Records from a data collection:
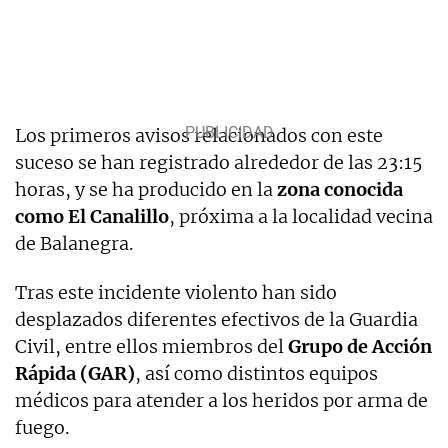
Los primeros avisos relacionados con este
suceso se han registrado alrededor de las 23:15
horas, y se ha producido en la
zona conocida
como El Canalillo
, próxima a la localidad vecina
de Balanegra.
Tras este incidente violento han sido
desplazados diferentes efectivos de la Guardia
Civil, entre ellos miembros del
Grupo de Acción
Rápida (GAR)
, así como distintos equipos
médicos para atender a los heridos por arma de
fuego.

■ What is needed
Rewrite the text in the material above with "heridos" changed to "afectados" and everything else left as it is. Leave the pictures out of your answer.

■ Your solution
Los primeros avisos relacionados con este
suceso se han registrado alrededor de las 23:15
horas, y se ha producido en la
zona conocida
como El Canalillo
, próxima a la localidad vecina
de Balanegra.
Tras este incidente violento han sido
desplazados diferentes efectivos de la Guardia
Civil, entre ellos miembros del
Grupo de Acción
Rápida (GAR)
, así como distintos equipos
médicos para atender a los afectados por arma de
fuego.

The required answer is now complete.